=== 作業指示 ===
発行体IRへの提言を述べた本文抜粋のうち、「皆様、FOMC明けの相場、お」を含む箇所から書き始め、「のと同じ理論でお願いします。」までを一字一句違えずに書き写してください。

=== 本文抜粋 ===
【発行体IRへの提言】ファンダメンタルズ投資家は業績予想がしたい

皆様、FOMC明けの相場、お疲れ様でした。要領が良いので週末のうちに書きあげました。
KxShareの川合です。TwitterではさんまのIPOというハンネで活動しております。

新卒から運用会社やヘッジファンドで働き、昨年仲間と共に独立。KxShareでは主に日本株IPOクロスオーバー戦略ファンドの運用を担当しながら、IPO・IR支援等を行っております。ちなみに「ケーシェア」と読みます。「SixTONES」がixを読まずに「ストーンズ」なのと同じ理論でお願いします。
おかげさまで現在のところファンドのパフォーマンスは順調に推移しており、更なる規模拡大を目指して募集活動を継続しております。

スーパーマンのツクルバ(2978)IR担当重松さんの企画に乗っかり、「IR系アドベントカレンダー2022」にお邪魔させていただきます。

=== データ抜粋 ===
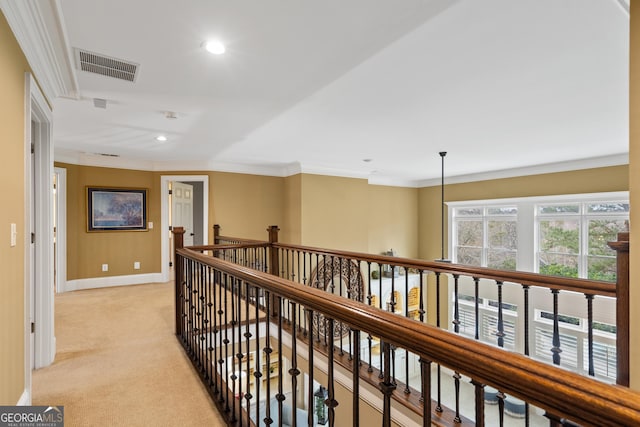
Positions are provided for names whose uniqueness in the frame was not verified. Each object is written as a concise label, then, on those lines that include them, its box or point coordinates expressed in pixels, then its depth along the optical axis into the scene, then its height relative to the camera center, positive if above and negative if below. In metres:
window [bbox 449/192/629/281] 5.62 -0.45
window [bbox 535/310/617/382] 5.56 -2.50
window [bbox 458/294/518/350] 6.98 -2.55
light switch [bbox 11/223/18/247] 1.71 -0.12
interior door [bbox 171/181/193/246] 6.37 +0.09
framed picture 5.52 +0.05
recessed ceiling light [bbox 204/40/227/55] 2.06 +1.09
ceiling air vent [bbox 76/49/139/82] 2.26 +1.09
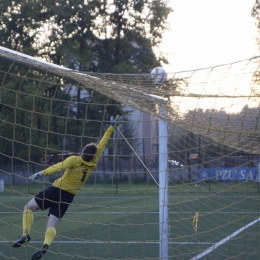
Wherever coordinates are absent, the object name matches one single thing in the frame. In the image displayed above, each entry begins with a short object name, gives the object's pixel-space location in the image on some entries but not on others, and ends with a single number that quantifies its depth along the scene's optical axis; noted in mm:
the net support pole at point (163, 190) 11453
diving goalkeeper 11547
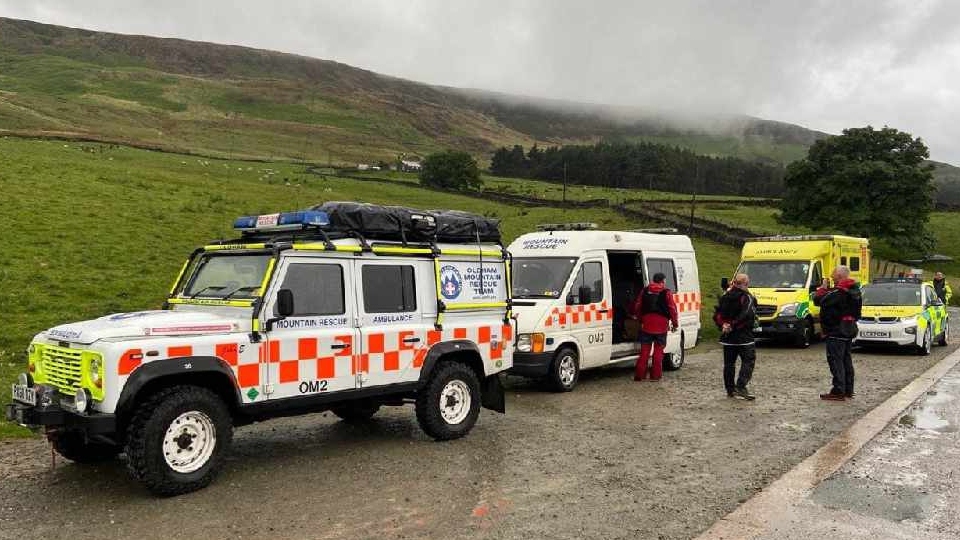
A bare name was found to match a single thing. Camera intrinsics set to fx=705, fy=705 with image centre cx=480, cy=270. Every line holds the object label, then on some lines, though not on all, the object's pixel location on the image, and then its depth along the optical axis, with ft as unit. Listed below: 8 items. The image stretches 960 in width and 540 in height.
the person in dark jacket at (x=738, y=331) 34.53
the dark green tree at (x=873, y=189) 137.39
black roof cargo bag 23.73
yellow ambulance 56.34
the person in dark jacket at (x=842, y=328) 33.83
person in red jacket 39.27
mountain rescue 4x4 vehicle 18.54
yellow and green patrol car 51.47
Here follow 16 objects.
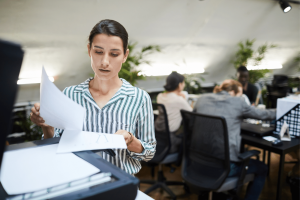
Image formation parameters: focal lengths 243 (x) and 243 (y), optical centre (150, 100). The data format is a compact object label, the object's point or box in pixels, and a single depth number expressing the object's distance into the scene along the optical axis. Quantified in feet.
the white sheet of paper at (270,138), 7.06
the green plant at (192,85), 15.97
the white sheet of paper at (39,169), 1.43
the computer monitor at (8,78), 0.88
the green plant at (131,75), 8.66
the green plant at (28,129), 9.91
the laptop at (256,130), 7.40
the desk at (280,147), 6.44
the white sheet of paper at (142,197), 2.45
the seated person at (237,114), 7.09
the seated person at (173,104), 8.34
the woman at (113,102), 2.47
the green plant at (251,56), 17.43
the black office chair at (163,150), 7.91
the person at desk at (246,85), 12.39
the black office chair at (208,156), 6.22
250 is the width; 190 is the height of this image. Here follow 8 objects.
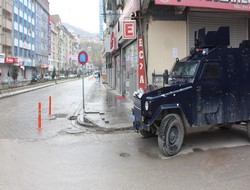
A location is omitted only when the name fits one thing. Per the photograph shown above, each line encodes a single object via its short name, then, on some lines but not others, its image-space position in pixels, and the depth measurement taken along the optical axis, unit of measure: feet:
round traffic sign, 44.80
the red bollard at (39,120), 33.53
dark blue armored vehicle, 22.04
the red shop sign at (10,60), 170.36
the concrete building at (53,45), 340.41
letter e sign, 43.29
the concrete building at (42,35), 264.31
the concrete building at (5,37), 172.14
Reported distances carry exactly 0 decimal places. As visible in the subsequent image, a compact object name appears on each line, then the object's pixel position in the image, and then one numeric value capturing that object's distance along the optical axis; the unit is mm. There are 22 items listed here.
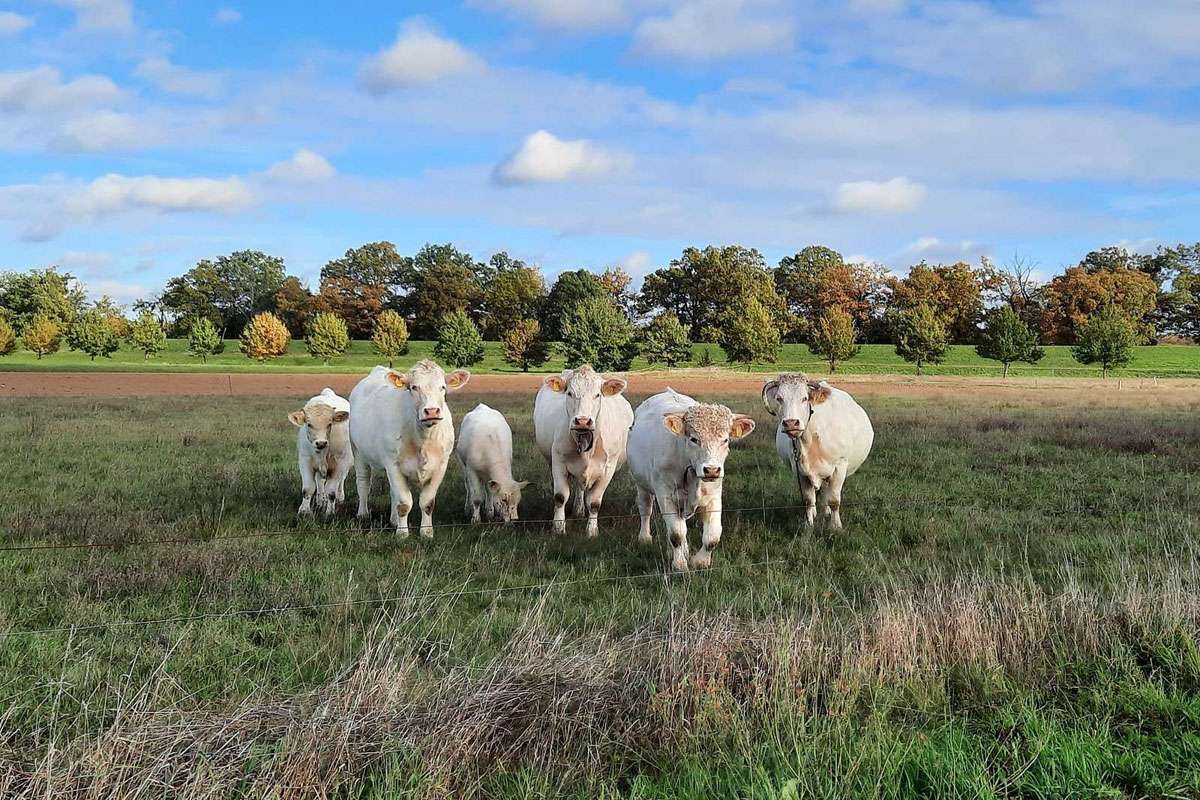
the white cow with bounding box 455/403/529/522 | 9906
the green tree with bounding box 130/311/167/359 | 76062
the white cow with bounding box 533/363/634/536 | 9570
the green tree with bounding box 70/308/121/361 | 74562
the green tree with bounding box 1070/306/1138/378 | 64438
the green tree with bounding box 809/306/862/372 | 72438
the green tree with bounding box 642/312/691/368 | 73312
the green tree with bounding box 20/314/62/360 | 75938
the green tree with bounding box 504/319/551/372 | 71812
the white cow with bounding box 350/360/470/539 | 9508
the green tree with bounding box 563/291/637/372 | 70562
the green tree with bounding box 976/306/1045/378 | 67062
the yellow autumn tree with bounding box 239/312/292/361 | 79812
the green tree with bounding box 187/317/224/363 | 76812
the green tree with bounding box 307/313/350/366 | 78000
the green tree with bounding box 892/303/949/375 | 69750
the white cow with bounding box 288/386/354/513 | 10789
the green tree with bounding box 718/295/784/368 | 71625
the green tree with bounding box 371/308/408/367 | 79750
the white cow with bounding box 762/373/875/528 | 9422
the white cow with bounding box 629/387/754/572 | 7344
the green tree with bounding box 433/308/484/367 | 75312
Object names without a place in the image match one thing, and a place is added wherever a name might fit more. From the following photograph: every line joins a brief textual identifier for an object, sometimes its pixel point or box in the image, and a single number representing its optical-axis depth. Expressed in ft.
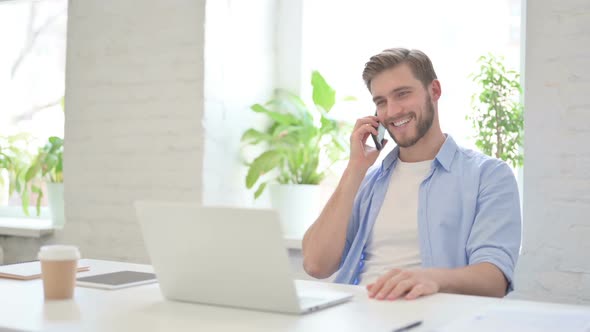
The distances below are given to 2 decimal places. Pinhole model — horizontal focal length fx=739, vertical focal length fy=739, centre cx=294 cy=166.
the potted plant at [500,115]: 9.24
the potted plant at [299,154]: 10.39
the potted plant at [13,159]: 12.87
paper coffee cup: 4.82
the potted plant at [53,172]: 12.42
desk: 4.07
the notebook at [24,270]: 5.79
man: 6.66
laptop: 4.22
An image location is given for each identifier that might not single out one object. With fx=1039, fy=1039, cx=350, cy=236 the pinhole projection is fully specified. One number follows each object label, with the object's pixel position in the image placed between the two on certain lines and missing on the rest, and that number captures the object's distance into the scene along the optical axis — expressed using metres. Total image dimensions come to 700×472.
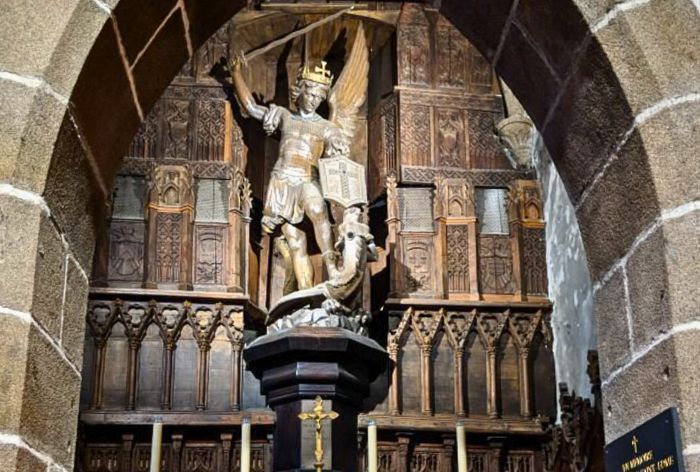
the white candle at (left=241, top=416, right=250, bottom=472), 6.29
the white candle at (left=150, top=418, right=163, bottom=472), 6.12
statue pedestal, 6.87
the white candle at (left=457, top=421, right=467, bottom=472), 5.84
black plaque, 2.46
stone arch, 2.48
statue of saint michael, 7.69
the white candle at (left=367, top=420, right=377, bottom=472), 6.24
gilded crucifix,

=== 記述解答 ===
皆様、FOMC明けの相場、お疲れ様でした。要領が良いので週末のうちに書きあげました。
KxShareの川合です。TwitterではさんまのIPOというハンネで活動しております。

新卒から運用会社やヘッジファンドで働き、昨年仲間と共に独立。KxShareでは主に日本株IPOクロスオーバー戦略ファンドの運用を担当しながら、IPO・IR支援等を行っております。ちなみに「ケーシェア」と読みます。「SixTONES」がixを読まずに「ストーンズ」なのと同じ理論でお願いします。